[[ Supplied information, beginning ]]

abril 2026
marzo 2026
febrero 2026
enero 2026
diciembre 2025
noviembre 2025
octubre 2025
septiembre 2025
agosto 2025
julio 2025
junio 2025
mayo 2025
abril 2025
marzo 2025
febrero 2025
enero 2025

[[ Supplied information, end ]]

**Your objective**
All the lines above need to be retyped exactly, with nothing left out.

**Written answer**
abril 2026
marzo 2026
febrero 2026
enero 2026
diciembre 2025
noviembre 2025
octubre 2025
septiembre 2025
agosto 2025
julio 2025
junio 2025
mayo 2025
abril 2025
marzo 2025
febrero 2025
enero 2025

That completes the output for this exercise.